Professional Background

Dr. Ari Joskowicz is Assistant Professor of Jewish Studies at Vanderbilt University (USA). He received his PhD in History from the University of Chicago in 2008. While he publishes and teaches mostly in English and German, he also works in French, Dutch, Hebrew, and Yiddish. During his residence at the Center for Advanced Holocaust Studies, Dr. Joskowicz conducted research on his project entitled “Jews and Romanies: An Entangled History.”

Dr. Joskowicz’s project at the Center emerged from his interest in the interplay between Jewish history and transnational minority politics since the Enlightenment. Before embarking on the current project, he was working mostly on the relationship between modern Jewish politics and secularist polemics. His publications on that subject include The Modernity of Others: Jewish Anti-Catholicism in Germany and France (Stanford, CA: Stanford University Press, 2014) and “Heinrich Heine’s Transparent Masks: Denominational Politics and the Poetics of Emancipation in Nineteenth-Century Germany and France” for the German Studies Review (2011), which won the GSA/DAAD article prize in 2013.

Fellowship Research

For his Diane and Howard Wohl Fellowship Dr. Joskowicz examined how the persecution of Jews and Romanies (Gypsies or Roma) during the twentieth century, specifically in the Holocaust, entangled the history and memories of these distinct groups.

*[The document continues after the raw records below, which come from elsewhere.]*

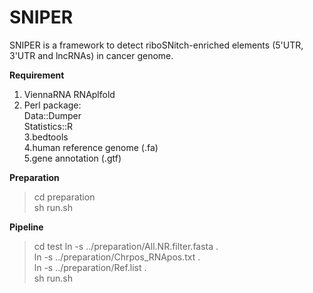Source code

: # SNIPER
SNIPER is a framework to detect riboSNitch-enriched elements (5'UTR, 3'UTR and lncRNAs) in cancer genome.

**Requirement**
1. ViennaRNA RNAplfold
2. Perl package:</br>
  Data::Dumper</br>
  Statistics::R</br>
3.bedtools</br>
4.human reference genome (.fa)</br>
5.gene annotation (.gtf)</br>

**Preparation**</br>
>cd preparation</br>
>sh run.sh</br>

**Pipeline**</br>
>cd test
>ln -s ../preparation/All.NR.filter.fasta .</br>
>ln -s ../preparation/Chrpos_RNApos.txt .</br>
>ln -s ../preparation/Ref.list .</br>
>sh run.sh</br>

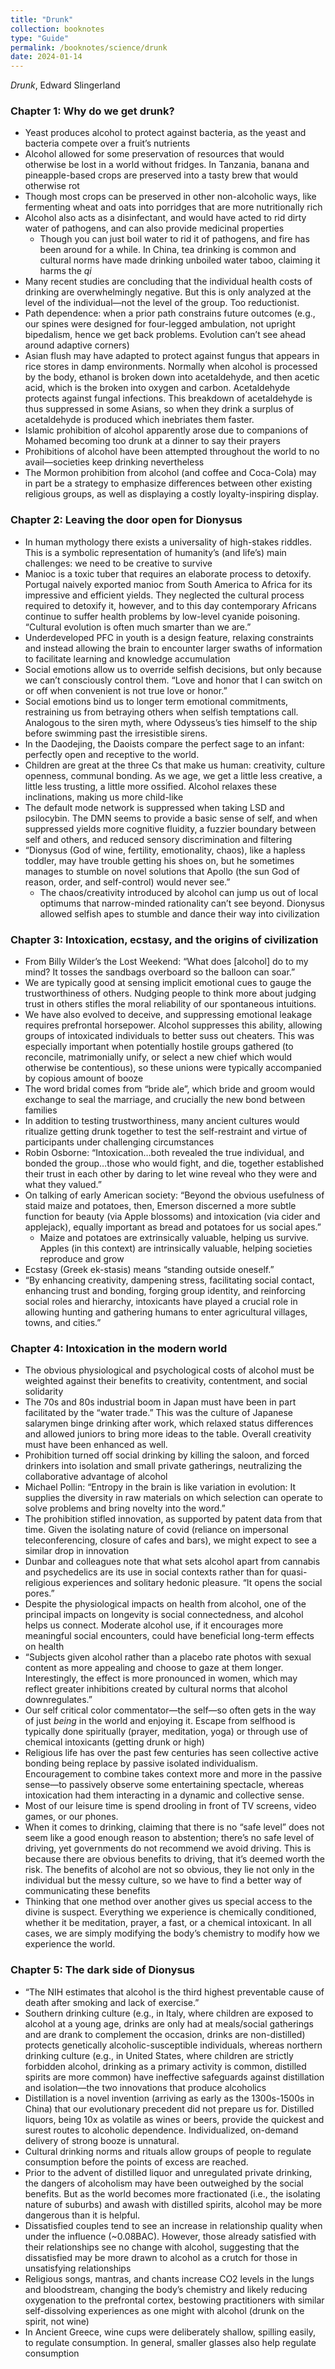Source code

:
 ```yaml
---
title: "Drunk"
collection: booknotes
type: "Guide"
permalink: /booknotes/science/drunk
date: 2024-01-14
---
```


*Drunk*, Edward Slingerland
### Chapter 1: Why do we get drunk?
*	Yeast produces alcohol to protect against bacteria, as the yeast and bacteria compete over a fruit’s nutrients
*	Alcohol allowed for some preservation of resources that would otherwise be lost in a world without fridges. In Tanzania, banana and pineapple-based crops are preserved into a tasty brew that would otherwise rot
   * Though most crops can be preserved in other non-alcoholic ways, like fermenting wheat and oats into porridges that are more nutritionally rich
*	Alcohol also acts as a disinfectant, and would have acted to rid dirty water of pathogens, and can also provide medicinal properties
    * Though you can just boil water to rid it of pathogens, and fire has been around for a while. In China, tea drinking is common and cultural norms have made drinking unboiled water taboo, claiming it harms the *qi*
*	Many recent studies are concluding that the individual health costs of drinking are overwhelmingly negative. But this is only analyzed at the level of the individual—not the level of the group. Too reductionist.
*	Path dependence: when a prior path constrains future outcomes (e.g., our spines were designed for four-legged ambulation, not upright bipedalism, hence we get back problems. Evolution can’t see ahead around adaptive corners)
*	Asian flush may have adapted to protect against fungus that appears in rice stores in damp environments. Normally when alcohol is processed by the body, ethanol is broken down into acetaldehyde, and then acetic acid, which is the broken into oxygen and carbon. Acetaldehyde protects against fungal infections. This breakdown of acetaldehyde is thus suppressed in some Asians, so when they drink a surplus of acetaldehyde is produced which inebriates them faster.
*	Islamic prohibition of alcohol apparently arose due to companions of Mohamed becoming too drunk at a dinner to say their prayers
*	Prohibitions of alcohol have been attempted throughout the world to no avail—societies keep drinking nevertheless
*	The Mormon prohibition from alcohol (and coffee and Coca-Cola) may in part be a strategy to emphasize differences between other existing religious groups, as well as displaying a costly loyalty-inspiring display.
### Chapter 2: Leaving the door open for Dionysus
*	In human mythology there exists a universality of high-stakes riddles. This is a symbolic representation of humanity’s (and life’s) main challenges: we need to be creative to survive
*	Manioc is a toxic tuber that requires an elaborate process to detoxify. Portugal naively exported manioc from South America to Africa for its impressive and efficient yields. They neglected the cultural process required to detoxify it, however, and to this day contemporary Africans continue to suffer health problems by low-level cyanide poisoning. “Cultural evolution is often much smarter than we are.”
*	Underdeveloped PFC in youth is a design feature, relaxing constraints and instead allowing the brain to encounter larger swaths of information to facilitate learning and knowledge accumulation
*	Social emotions allow us to override selfish decisions, but only because we can’t consciously control them. “Love and honor that I can switch on or off when convenient is not true love or honor.”
*	Social emotions bind us to longer term emotional commitments, restraining us from betraying others when selfish temptations call. Analogous to the siren myth, where Odysseus’s ties himself to the ship before swimming past the irresistible sirens.
*	In the Daodejing, the Daoists compare the perfect sage to an infant: perfectly open and receptive to the world. 
*	Children are great at the three Cs that make us human: creativity, culture openness, communal bonding. As we age, we get a little less creative, a little less trusting, a little more ossified. Alcohol relaxes these inclinations, making us more child-like
*	The default mode network is suppressed when taking LSD and psilocybin. The DMN seems to provide a basic sense of self, and when suppressed yields more cognitive fluidity, a fuzzier boundary between self and others, and reduced sensory discrimination and filtering
*	“Dionysus (God of wine, fertility, emotionality, chaos), like a hapless toddler, may have trouble getting his shoes on, but he sometimes manages to stumble on novel solutions that Apollo (the sun God of reason, order, and self-control) would never see.”
    * The chaos/creativity introduced by alcohol can jump us out of local optimums that narrow-minded rationality can’t see beyond. Dionysus allowed selfish apes to stumble and dance their way into civilization
### Chapter 3: Intoxication, ecstasy, and the origins of civilization
*	From Billy Wilder’s the Lost Weekend: “What does [alcohol] do to my mind? It tosses the sandbags overboard so the balloon can soar.”
*	We are typically good at sensing implicit emotional cues to gauge the trustworthiness of others. Nudging people to think more about judging trust in others stifles the moral reliability of our spontaneous intuitions.
*	We have also evolved to deceive, and suppressing emotional leakage requires prefrontal horsepower. Alcohol suppresses this ability, allowing groups of intoxicated individuals to better suss out cheaters. This was especially important when potentially hostile groups gathered (to reconcile, matrimonially unify, or select a new chief which would otherwise be contentious), so these unions were typically accompanied by copious amount of booze
*	The word bridal comes from “bride ale”, which bride and groom would exchange to seal the marriage, and crucially the new bond between families
*	In addition to testing trustworthiness, many ancient cultures would ritualize getting drunk together to test the self-restraint and virtue of participants under challenging circumstances
*	Robin Osborne: “Intoxication…both revealed the true individual, and bonded the group…those who would fight, and die, together established their trust in each other by daring to let wine reveal who they were and what they valued.”
*	On talking of early American society: “Beyond the obvious usefulness of staid maize and potatoes, then, Emerson discerned a more subtle function for beauty (via Apple blossoms) and intoxication (via cider and applejack), equally important as bread and potatoes for us social apes.”
    * Maize and potatoes are extrinsically valuable, helping us survive. Apples (in this context) are intrinsically valuable, helping societies reproduce and grow
*	Ecstasy (Greek ek-stasis) means “standing outside oneself.”
*	“By enhancing creativity, dampening stress, facilitating social contact, enhancing trust and bonding, forging group identity, and reinforcing social roles and hierarchy, intoxicants have played a crucial role in allowing hunting and gathering humans to enter agricultural villages, towns, and cities.”
### Chapter 4: Intoxication in the modern world
*	The obvious physiological and psychological costs of alcohol must be weighted against their benefits to creativity, contentment, and social solidarity
*	The 70s and 80s industrial boom in Japan must have been in part facilitated by the “water trade.” This was the culture of Japanese salarymen binge drinking after work, which relaxed status differences and allowed juniors to bring more ideas to the table. Overall creativity must have been enhanced as well.
*	Prohibition turned off social drinking by killing the saloon, and forced drinkers into isolation and small private gatherings, neutralizing the collaborative advantage of alcohol
*	Michael Pollin: “Entropy in the brain is like variation in evolution: It supplies the diversity in raw materials on which selection can operate to solve problems and bring novelty into the word.”
*	The prohibition stifled innovation, as supported by patent data from that time. Given the isolating nature of covid (reliance on impersonal teleconferencing, closure of cafes and bars), we might expect to see a similar drop in innovation
*	Dunbar and colleagues note that what sets alcohol apart from cannabis and psychedelics are its use in social contexts rather than for quasi-religious experiences and solitary hedonic pleasure. “It opens the social pores.”
*	Despite the physiological impacts on health from alcohol, one of the principal impacts on longevity is social connectedness, and alcohol helps us connect. Moderate alcohol use, if it encourages more meaningful social encounters, could have beneficial long-term effects on health
*	“Subjects given alcohol rather than a placebo rate photos with sexual content as more appealing and choose to gaze at them longer. Interestingly, the effect is more pronounced in women, which may reflect greater inhibitions created by cultural norms that alcohol downregulates.”
*	Our self critical color commentator—the self—so often gets in the way of just *being* in the world and enjoying it. Escape from selfhood is typically done spiritually (prayer, meditation, yoga) or through use of chemical intoxicants (getting drunk or high)
*	Religious life has over the past few centuries has seen collective active bonding being replace by passive isolated individualism. Encouragement to combine takes context more and more in the passive sense—to passively observe some entertaining spectacle, whereas intoxication had them interacting in a dynamic and collective sense.
*	Most of our leisure time is spend drooling in front of TV screens, video games, or our phones.
*	When it comes to drinking, claiming that there is no “safe level” does not seem like a good enough reason to abstention; there’s no safe level of driving, yet governments do not recommend we avoid driving. This is because there are obvious benefits to driving, that it’s deemed worth the risk. The benefits of alcohol are not so obvious, they lie not only in the individual but the messy culture, so we have to find a better way of communicating these benefits
*	Thinking that one method over another gives us special access to the divine is suspect. Everything we experience is chemically conditioned, whether it be meditation, prayer, a fast, or a chemical intoxicant. In all cases, we are simply modifying the body’s chemistry to modify how we experience the world.
### Chapter 5: The dark side of Dionysus
*	“The NIH estimates that alcohol is the third highest preventable cause of death after smoking and lack of exercise.”
*	Southern drinking culture (e.g., in Italy, where children are exposed to alcohol at a young age, drinks are only had at meals/social gatherings and are drank to complement the occasion, drinks are non-distilled) protects genetically alcoholic-susceptible individuals, whereas northern drinking culture (e.g., in United States, where children are strictly forbidden alcohol, drinking as a primary activity is common, distilled spirits are more common) have ineffective safeguards against distillation and isolation—the two innovations that produce alcoholics
*	Distillation is a novel invention (arriving as early as the 1300s-1500s in China) that our evolutionary precedent did not prepare us for. Distilled liquors, being 10x as volatile as wines or beers, provide the quickest and surest routes to alcoholic dependence. Individualized, on-demand delivery of strong booze is unnatural.
*	Cultural drinking norms and rituals allow groups of people to regulate consumption before the points of excess are reached.
*	Prior to the advent of distilled liquor and unregulated private drinking, the dangers of alcoholism may have been outweighed by the social benefits. But as the world becomes more fractionated (i.e., the isolating nature of suburbs) and awash with distilled spirits, alcohol may be more dangerous than it is helpful.
*	Dissatisfied couples tend to see an increase in relationship quality when under the influence (~0.08BAC). However, those already satisfied with their relationships see no change with alcohol, suggesting that the dissatisfied may be more drawn to alcohol as a crutch for those in unsatisfying relationships
*	Religious songs, mantras, and chants increase CO2 levels in the lungs and bloodstream, changing the body’s chemistry and likely reducing oxygenation to the prefrontal cortex, bestowing practitioners with similar self-dissolving experiences as one might with alcohol (drunk on the spirit, not wine)
*	In Ancient Greece, wine cups were deliberately shallow, spilling easily, to regulate consumption. In general, smaller glasses also help regulate consumption

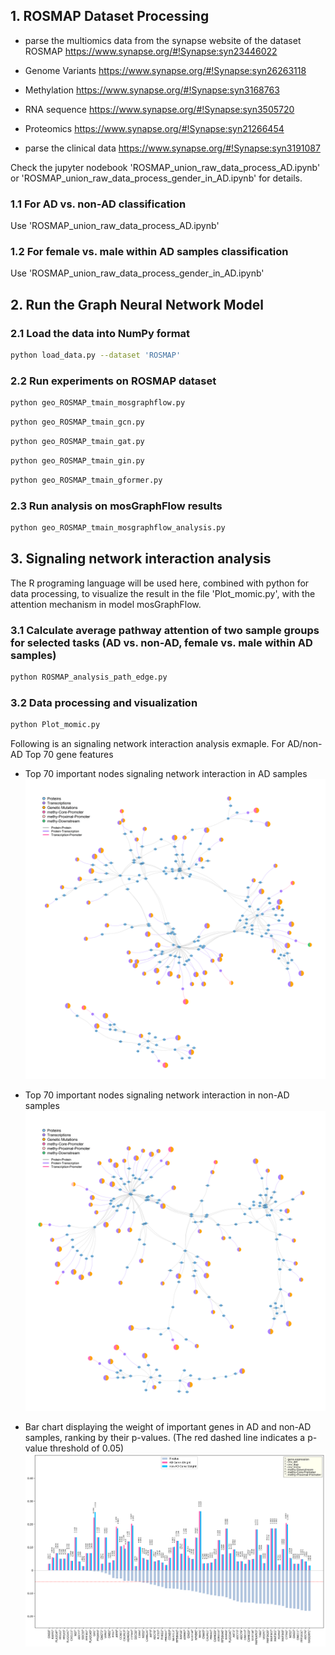 ## 1. ROSMAP Dataset Processing
* parse the multiomics data from the synapse website of the dataset ROSMAP https://www.synapse.org/#!Synapse:syn23446022
* Genome Variants https://www.synapse.org/#!Synapse:syn26263118
* Methylation https://www.synapse.org/#!Synapse:syn3168763
* RNA sequence https://www.synapse.org/#!Synapse:syn3505720
* Proteomics https://www.synapse.org/#!Synapse:syn21266454    

* parse the clinical data https://www.synapse.org/#!Synapse:syn3191087

Check the jupyter nodebook 'ROSMAP_union_raw_data_process_AD.ipynb' or 'ROSMAP_union_raw_data_process_gender_in_AD.ipynb' for details.

### 1.1 For AD vs. non-AD classification
Use 'ROSMAP_union_raw_data_process_AD.ipynb'

### 1.2 For female vs. male within AD samples classification
Use 'ROSMAP_union_raw_data_process_gender_in_AD.ipynb'

## 2. Run the Graph Neural Network Model
### 2.1 Load the data into NumPy format
```bash
python load_data.py --dataset 'ROSMAP'
```

### 2.2 Run experiments on ROSMAP dataset
```bash
python geo_ROSMAP_tmain_mosgraphflow.py
```

```bash
python geo_ROSMAP_tmain_gcn.py
```

```bash
python geo_ROSMAP_tmain_gat.py
```

```bash
python geo_ROSMAP_tmain_gin.py
```

```bash
python geo_ROSMAP_tmain_gformer.py
```
### 2.3 Run analysis on mosGraphFlow results
```bash
python geo_ROSMAP_tmain_mosgraphflow_analysis.py
```

## 3. Signaling network interaction analysis
The R programing language will be used here, combined with python for data processing, to visualize the result in the file 'Plot_momic.py', with the attention mechanism in model mosGraphFlow.

### 3.1 Calculate average pathway attention of two sample groups for selected tasks (AD vs. non-AD, female vs. male within AD samples)
```bash
python ROSMAP_analysis_path_edge.py
```

### 3.2 Data processing and visualization
```bash
python Plot_momic.py
```

Following is an signaling network interaction analysis exmaple. For AD/non-AD Top 70 gene features
* Top 70 important nodes signaling network interaction in AD samples
![](./ROSMAP-plot/AD_70.png)

* Top 70 important nodes signaling network interaction in non-AD samples
![](./ROSMAP-plot/NOAD_70.png)

* Bar chart displaying the weight of important genes in AD and non-AD samples, ranking by their p-values. (The red dashed line indicates a p-value threshold of 0.05)
![](./ROSMAP-plot/AD_top_70_plot_Horizontal.png)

A vast majority of primary sources related to the persecution and destruction of Roma during the Holocaust are housed by institutions that were built to preserve the memories of Jews, including the United States Holocaust Memorial Museum. As such, Dr. Joskowicz sought to examine the museum’s collections relating to the suffering of both Jews and Romanies and how Jewish activists and scholars helped create, store, and represent new knowledge about the fate of Europe’s Romani populations.  He traced these efforts from the earliest attempts of European restitution agencies to record the fate of Romani victims in the late 1940s, to the work of individuals such as Simon Wiesenthal since the 1960s, to the efforts of major archives and museums in the present.

Dr. Joskowicz was in residence in the Center from October 1, 2013 to January 31, 2014.